Records drawn from a dataset
Segment Open
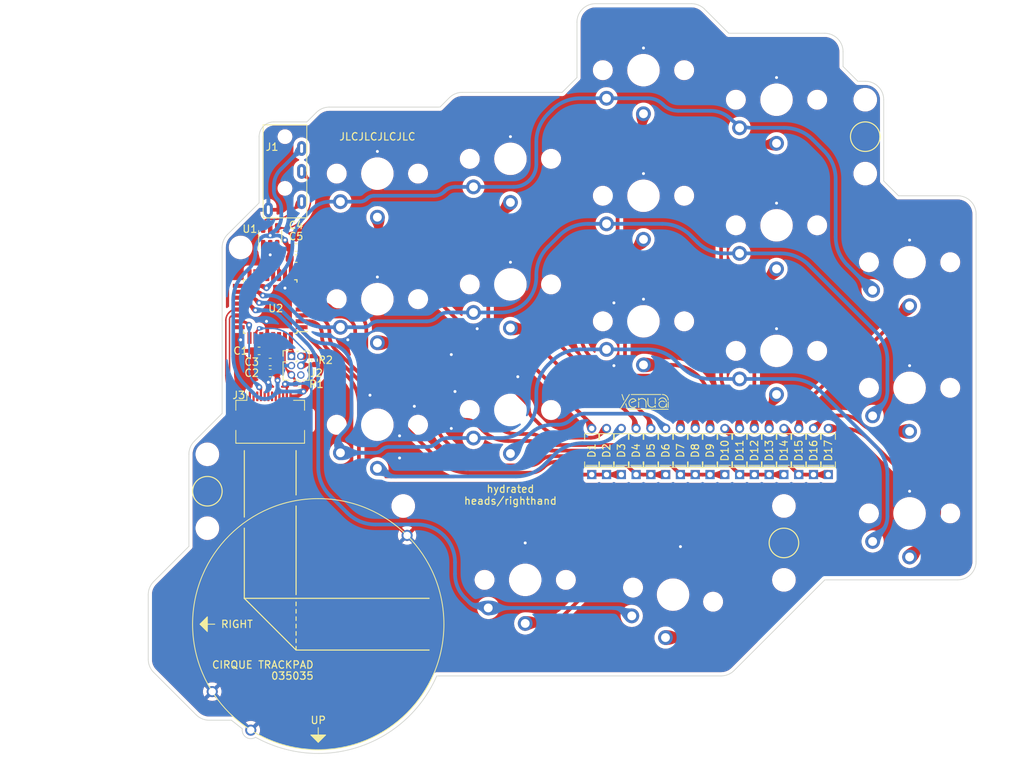
<source format=kicad_pcb>
(kicad_pcb (version 20211014) (generator pcbnew)

  (general
    (thickness 1.6)
  )

  (paper "A4")
  (layers
    (0 "F.Cu" signal)
    (31 "B.Cu" signal)
    (32 "B.Adhes" user "B.Adhesive")
    (33 "F.Adhes" user "F.Adhesive")
    (34 "B.Paste" user)
    (35 "F.Paste" user)
    (36 "B.SilkS" user "B.Silkscreen")
    (37 "F.SilkS" user "F.Silkscreen")
    (38 "B.Mask" user)
    (39 "F.Mask" user)
    (40 "Dwgs.User" user "User.Drawings")
    (41 "Cmts.User" user "User.Comments")
    (42 "Eco1.User" user "User.Eco1")
    (43 "Eco2.User" user "User.Eco2")
    (44 "Edge.Cuts" user)
    (45 "Margin" user)
    (46 "B.CrtYd" user "B.Courtyard")
    (47 "F.CrtYd" user "F.Courtyard")
    (48 "B.Fab" user)
    (49 "F.Fab" user)
    (50 "User.1" user)
    (51 "User.2" user)
    (52 "User.3" user)
    (53 "User.4" user)
    (54 "User.5" user)
    (55 "User.6" user)
    (56 "User.7" user)
    (57 "User.8" user)
    (58 "User.9" user)
  )

  (setup
    (stackup
      (layer "F.SilkS" (type "Top Silk Screen"))
      (layer "F.Paste" (type "Top Solder Paste"))
      (layer "F.Mask" (type "Top Solder Mask") (thickness 0.01))
      (layer "F.Cu" (type "copper") (thickness 0.035))
      (layer "dielectric 1" (type "core") (thickness 1.51) (material "FR4") (epsilon_r 4.5) (loss_tangent 0.02))
      (layer "B.Cu" (type "copper") (thickness 0.035))
      (layer "B.Mask" (type "Bottom Solder Mask") (thickness 0.01))
      (layer "B.Paste" (type "Bottom Solder Paste"))
      (layer "B.SilkS" (type "Bottom Silk Screen"))
      (copper_finish "None")
      (dielectric_constraints no)
    )
    (pad_to_mask_clearance 0)
    (pcbplotparams
      (layerselection 0x00010fc_ffffffff)
      (disableapertmacros false)
      (usegerberextensions false)
      (usegerberattributes true)
      (usegerberadvancedattributes true)
      (creategerberjobfile true)
      (svguseinch false)
      (svgprecision 6)
      (excludeedgelayer true)
      (plotframeref false)
      (viasonmask false)
      (mode 1)
      (useauxorigin false)
      (hpglpennumber 1)
      (hpglpenspeed 20)
      (hpglpendiameter 15.000000)
      (dxfpolygonmode true)
      (dxfimperialunits true)
      (dxfusepcbnewfont true)
      (psnegative false)
      (psa4output false)
      (plotreference true)
      (plotvalue true)
      (plotinvisibletext false)
      (sketchpadsonfab false)
      (subtractmaskfromsilk false)
      (outputformat 1)
      (mirror false)
      (drillshape 1)
      (scaleselection 1)
      (outputdirectory "")
    )
  )

  (net 0 "")
  (net 1 "GND")
  (net 2 "Net-(C1-Pad2)")
  (net 3 "+3V3")
  (net 4 "/SWDIO")
  (net 5 "/RST")
  (net 6 "/SWCLK")
  (net 7 "unconnected-(J2-Pad6)")
  (net 8 "/TRACK_SDA")
  (net 9 "/TRACK_SCL")
  (net 10 "/TRACK_BTN1")
  (net 11 "/TRACK_BTN3")
  (net 12 "/TRACK_BTN2")
  (net 13 "/TRACK_COPI")
  (net 14 "/TRACK_DATA_READY")
  (net 15 "/TRACK_CS")
  (net 16 "/TRACK_CIPO")
  (net 17 "/TRACK_SCK")
  (net 18 "/SCL")
  (net 19 "/SDA")
  (net 20 "Net-(J1-PadR2)")
  (net 21 "Net-(J1-PadR1)")
  (net 22 "C_PINKY")
  (net 23 "unconnected-(U2-Pad6)")
  (net 24 "unconnected-(U2-Pad7)")
  (net 25 "unconnected-(U2-Pad8)")
  (net 26 "R_TOP")
  (net 27 "R_HOME")
  (net 28 "R_BOTTOM")
  (net 29 "R_THUMB")
  (net 30 "C_INNER")
  (net 31 "C_INDEX")
  (net 32 "C_MIDDLE")
  (net 33 "C_RING")
  (net 34 "unconnected-(U2-Pad24)")
  (net 35 "unconnected-(U2-Pad25)")
  (net 36 "unconnected-(U2-Pad27)")
  (net 37 "Net-(D1-Pad2)")
  (net 38 "Net-(D2-Pad2)")
  (net 39 "Net-(D3-Pad2)")
  (net 40 "Net-(D4-Pad2)")
  (net 41 "Net-(D5-Pad2)")
  (net 42 "Net-(D6-Pad2)")
  (net 43 "Net-(D7-Pad2)")
  (net 44 "Net-(D8-Pad2)")
  (net 45 "Net-(D9-Pad2)")
  (net 46 "Net-(D10-Pad2)")
  (net 47 "Net-(D11-Pad2)")
  (net 48 "Net-(D12-Pad2)")
  (net 49 "Net-(D13-Pad2)")
  (net 50 "Net-(D14-Pad2)")
  (net 51 "Net-(D15-Pad2)")
  (net 52 "Net-(D16-Pad2)")
  (net 53 "Net-(D17-Pad2)")
  (net 54 "unconnected-(U2-Pad13)")
  (net 55 "unconnected-(U2-Pad14)")
  (net 56 "unconnected-(U2-Pad15)")
  (net 57 "unconnected-(U2-Pad16)")

  (footprint "Capacitor_SMD:C_0603_1608Metric_Pad1.08x0.95mm_HandSolder" (layer "F.Cu") (at 55.5 116.5 180))

  (footprint "MountingHole:MountingHole_2.2mm_M2_DIN965" (layer "F.Cu") (at 136 91))

  (footprint "mbk:Choc-1u-solder" (layer "F.Cu") (at 106 94))

  (footprint "Capacitor_SMD:C_0603_1608Metric_Pad1.08x0.95mm_HandSolder" (layer "F.Cu") (at 59 102.5))

  (footprint "mbk:Choc-1u-solder" (layer "F.Cu") (at 124 81))

  (footprint "1N4148:DIOAD829W49L456D191" (layer "F.Cu") (at 105 128.5 90))

  (footprint "mbk:Choc-1u-solder" (layer "F.Cu") (at 70 91))

  (footprint "1N4148:DIOAD829W49L456D191" (layer "F.Cu") (at 107 128.5 90))

  (footprint "Package_TO_SOT_SMD:SOT-23-6" (layer "F.Cu") (at 55.5 99.5 90))

  (footprint "1N4148:DIOAD829W49L456D191" (layer "F.Cu") (at 111 128.5 90))

  (footprint "Resistor_SMD:R_0402_1005Metric_Pad0.72x0.64mm_HandSolder" (layer "F.Cu") (at 59.5 119.5 180))

  (footprint "1N4148:DIOAD829W49L456D191" (layer "F.Cu") (at 99 128.5 90))

  (footprint "cirque:cirque_TM035035" (layer "F.Cu") (at 62 152 180))

  (footprint "mbk:Choc-1u-solder" (layer "F.Cu") (at 124 98))

  (footprint "1N4148:DIOAD829W49L456D191" (layer "F.Cu") (at 127 128.5 90))

  (footprint "1N4148:DIOAD829W49L456D191" (layer "F.Cu") (at 125 128.5 90))

  (footprint "mbk:Choc-1u-solder" (layer "F.Cu") (at 88 106))

  (footprint "MountingHole:MountingHole_2.2mm_M2_DIN965" (layer "F.Cu") (at 136 81))

  (footprint "1N4148:DIOAD829W49L456D191" (layer "F.Cu") (at 117 128.5 90))

  (footprint "1N4148:DIOAD829W49L456D191" (layer "F.Cu") (at 109 128.5 90))

  (footprint "mbk:Choc-1u-solder" (layer "F.Cu") (at 142 103))

  (footprint "pj320a:Jack_3.5mm_PJ320A_Horizontal" (layer "F.Cu") (at 57.5 86 -90))

  (footprint "mbk:Choc-1u-solder" (layer "F.Cu") (at 142 137))

  (footprint "mbk:Choc-1u-solder" (layer "F.Cu") (at 124 115))

  (footprint "Connector_FFC-FPC:Hirose_FH12-12S-0.5SH_1x12-1MP_P0.50mm_Horizontal" (layer "F.Cu") (at 55.5 123))

  (footprint "1N4148:DIOAD829W49L456D191" (layer "F.Cu") (at 113 128.5 90))

  (footprint "1N4148:DIOAD829W49L456D191" (layer "F.Cu") (at 115 128.5 90))

  (footprint "mbk:Choc-1u-solder" (layer "F.Cu") (at 88 89))

  (footprint "Capacitor_SMD:C_0603_1608Metric_Pad1.08x0.95mm_HandSolder" (layer "F.Cu") (at 59 101))

  (footprint "xenua:sig" (layer "F.Cu") (at 102.845 122.905167))

  (footprint "MountingHole:MountingHole_2.2mm_M2_DIN965" (layer "F.Cu") (at 125 136))

  (footprint "mbk:Choc-1u-solder" (layer "F.Cu") (at 106 111))

  (footprint "MountingHole:MountingHole_2.2mm_M2_DIN965" (layer "F.Cu") (at 51.5 101))

  (footprint "1N4148:DIOAD829W49L456D191" (layer "F.Cu") (at 103 128.5 90))

  (footprint "MountingHole:MountingHole_2.2mm_M2_DIN965" (layer "F.Cu") (at 47 139))

  (footprint "1N4148:DIOAD829W49L456D191" (layer "F.Cu") (at 131 128.5 90))

  (footprint "Connector_PinHeader_1.27mm:PinHeader_2x03_P1.27mm_Vertical" (layer "F.Cu") (at 58.375 115.725))

  (footprint "mbk:Choc-1u-solder" (layer "F.Cu") (at 142 120))

  (footprint "Capacitor_SMD:C_0603_1608Metric_Pad1.08x0.95mm_HandSolder" (layer "F.Cu") (at 54 115))

  (footprint "MountingHole:MountingHole_2.2mm_M2_DIN965" (layer "F.Cu") (at 125 146))

  (footprint "mbk:Choc-1u-solder" (layer "F.Cu") (at 88 123))

  (footprint "mbk:Choc-1u-solder" (layer "F.Cu") (at 110 148 -10))

  (footprint "1N4148:DIOAD829W49L456D191" (layer "F.Cu") (at 121 128.5 90))

  (footprint "1N4148:DIOAD829W49L456D191" (layer "F.Cu") (at 119 128.5 90))

  (footprint "mbk:Choc-1u-solder" (layer "F.Cu") (at 70 108))

  (footprint "1N4148:DIOAD829W49L456D191" (layer "F.Cu") (at 101 128.5 90))

  (footprint "Resistor_SMD:R_0402_1005Metric_Pad0.72x0.64mm_HandSolder" (layer "F.Cu") (at 61.5 116.25 90))

  (footprint "Package_QFP:TQFP-32_7x7mm_P0.8mm" (layer "F.Cu")
    (tedit 5A02F146) (tstamp ca98b832-42d9-48ef-b0f0-8a38fadade53)
    (at 55.5 109 180)
    (descr "32-Lead Plastic Thin Quad Flatpack (PT) - 7x7x1.0 mm Body, 2.00 mm [TQFP] (see Microchip Packaging Specification 00000049BS.pdf)")
    (tags "QFP 0.8")
    (property "Sheetfile" "righthand.kicad_sch")
    (property "Sheetname" "")
    (path "/cd05dc71-d59b-4335-902d-fe9d6feaeb4a")
    (attr smd)
    (fp_text reference "U2" (at -0.75 -0.25) (layer "F.SilkS")
      (effects (font (size 1 1) (thickness 0.15)))
      (tstamp 7380e8af-0da0-4d19-b97a-3db74afed84b)
    )
    (fp_text value "ATSAMD21E17D-A" (at 0 6.05) (layer "F.Fab")
      (effects (font (size 1 1) (thickness 0.15)))
      (tstamp f2253836-2d9b-40d1-8286-5de307be6bb5)
    )
    (fp_text user "${REFERENCE}" (at 0 0) (layer "F.Fab")
      (effects (font (size 1 1) (thickness 0.15)))
      (tstamp ff516df4-8762-493a-bfa9-d109ded985f2)
    )
    (fp_line (start -3.625 3.625) (end -3.625 3.3) (layer "F.SilkS") (width 0.15) (tstamp 163a52c9-5b76-408e-9e8d-b1d727f1e5eb))
    (fp_line (start -3.625 -3.4) (end -5.05 -3.4) (layer "F.SilkS") (width 0.15) (tstamp 4694337d-87f2-4001-9a42-3ac5af7174f1))
    (fp_line (start -3.625 -3.625) (end -3.625 -3.4) (layer "F.SilkS") (width 0.15) (tstamp 47cb438f-2cfc-49d4-b243-896fd33c4f28))
    (fp_line (start 3.625 3.625) (end 3.3 3.625) (layer "F.SilkS") (width 0.15) (tstamp 875bddaa-a6a5-4d05-aa4e-f34cad246fdd))
    (fp_line (start -3.625 3.625) (end -3.3 3.625) (layer "F.SilkS") (width 0.15) (tstamp abbb76e5-e303-4551-abef-6360b634a66e))
    (fp_line (start -3.625 -3.625) (end -3.3 -3.625) (layer "F.SilkS") (width 0.15) (tstamp b86e3cce-ec47-4e60-ad5f-0c88bb84273a))
    (fp_line (start 3.625 -3.625) (end 3.3 -3.625) (layer "F.SilkS") (width 0.15) (tstamp bd51819b-f5a4-4341-9885-d60fd4aa7ac5))
    (fp_line (start 3.625 -3.625) (end 3.625 -3.3) (layer "F.SilkS") (width 0.15) (tstamp d5bef497-bc4d-4dbe-99cb-e4b3a4c01e3f))
    (fp_line (start 3.625 3.625) (end 3.625 3.3) (layer "F.SilkS") (width 0.15) (tstamp d8527688-0a5f-4213-b379-755ddb37619d))
    (fp_line (start -5.3 -5.3) (end 5.3 -5.3) (layer "F.CrtYd") (width 0.05) (tstamp 075e0099-43cc-4e57-801b-810418507ddf))
    (fp_line (start -5.3 5.3) (end 5.3 5.3) (layer "F.CrtYd") (width 0.05) (tstamp 20f4c3c6-d0c7-4e28-b603-453c6a1d75b5))
    (fp_line (start 5.3 -5.3) (end 5.3 5.3) (layer "F.CrtYd") (width 0.05) (tstamp 2133e340-0ea5-497f-be25-7d4b6d30df2c))
    (fp_line (start -5.3 -5.3) (end -5.3 5.3) (layer "F.CrtYd") (width 0.05) (tstamp cc26b4de-d661-424c-883c-1a8ced1f8768))
    (fp_line (start 3.5 -3.5) (end 3.5 3.5) (layer "F.Fab") (width 0.15) (tstamp 0ab6f123-2f7f-4459-9959-f610555e9965))
    (fp_line (start -3.5 3.5) (end -3.5 -2.5) (layer "F.Fab") (width 0.15) (tstamp 5f53635a-7790-49ef-a708-d89dbdce66ff))
    (fp_line (start 3.5 3.5) (end -3.5 3.5) (layer "F.Fab") (width 0.15) (tstamp 6e1700cd-cad7-4c73-a404-c7fdf714574e))
    (fp_line (start -3.5 -2.5) (end -2.5 -3.5) (layer "F.Fab") (width 0.15) (tstamp a4b2c316-8378-48ff-9099-c95542d4d444))
    (fp_line (start -2.5 -3.5) (end 3.5 -3.5) (layer "F.Fab") (width 0.15) (tstamp fa371ff8-e6fb-4463-8f56-ac49214cf9cf))
    (pad "1" smd rect (at -4.25 -2.8 180) (size 1.6 0.55) (layers "F.Cu" "F.Paste" "F.Mask")
      (net 30 "C_INNER") (pinfunction "PA00") (pintype "bidirectional") (tstamp de6c64d1-4ece-4a3f-aa19-c7141c9b1d34))
    (pad "2" smd rect (at -4.25 -2 180) (size 1.6 0.55) (layers "F.Cu" "F.Paste" "F.Mask")
      (net 31 "C_INDEX") (pinfunction "PA01") (pintype "bidirectional") (tstamp 84b5f244-dacb-46d0-b787-6a3c3e03a9e9))
    (pad "3" smd rect (at -4.25 -1.2 180) (size 1.6 0.55) (layers "F.Cu" "F.Paste" "F.Mask")
      (net 32 "C_MIDDLE") (pinfunction "PA02") (pintype "bidirectional") (tstamp 5597da75-39fc-4d77-89f2-21aa5ef8ba8f))
    (pad "4" smd rect (at -4.25 -0.4 180) (size 1.6 0.55) (layers "F.Cu" "F.Paste" "F.Mask")
      (net 33 "C_RING") (pinfunction "PA03") (pintype "bidirectional") (tstamp 209cde5c-0bb3-411e-b329-e93397c704e0))
    (pad "5" smd rect (at -4.25 0.4 180) (size 1.6 0.55) (layers "F.Cu" "F.Paste" "F.Mask")
      (net 22 "C_PINKY") (pinfunction "PA04") (pintype "bidirectional") (tstamp b82ab260-9cf7-4a11-a443-5d402a27af23))
    (pad "6" smd rect (at -4.25 1.2 180) (size 1.6 0.55) (layers "F.Cu" "F.Paste" "F.Mask")
      (net 23 "unconnected-(U2-Pad6)") (pinfunction "PA05") (pintype "bidirectional") (tstamp 179c24d1-7126-42bf-97a3-780c05bb1910))
    (pad "7" smd rect (at -4.25 2 180) (size 1.6 0.55) (layers "F.Cu" "F.Paste" "F.Mask")
      (net 24 "unconnected-(U2-Pad7)") (pinfunction "PA06") (pintype "bidirectional") (tstamp d5c4fb86-56b1-4f06-b04a-6b003385b76a))
    (pad "8" smd rect (at -4.25 2.8 180) (size 1.6 0.55) (layers "F.Cu" "F.Paste" "F.Mask")
      (net 25 "unconnected-(U2-Pad8)") (pinfunction "PA07") (pintype "bidirectional") (tstamp 05a71337-cddb-4d9a-b7ab-112952ceb99b))
    (pad "9" smd rect (at -2.8 4.25 270) (size 1.6 0.55) (layers "F.Cu" "F.Paste" "F.Mask")
      (net 
... [2016993 chars truncated]
</source>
Segment Closed
## WRITTEN TASK
Whenever the word "property" shows up in a line of the entries, copy that line.

## ANSWER BOX
    (property "Sheetfile" "righthand.kicad_sch")
    (property "Sheetname" "")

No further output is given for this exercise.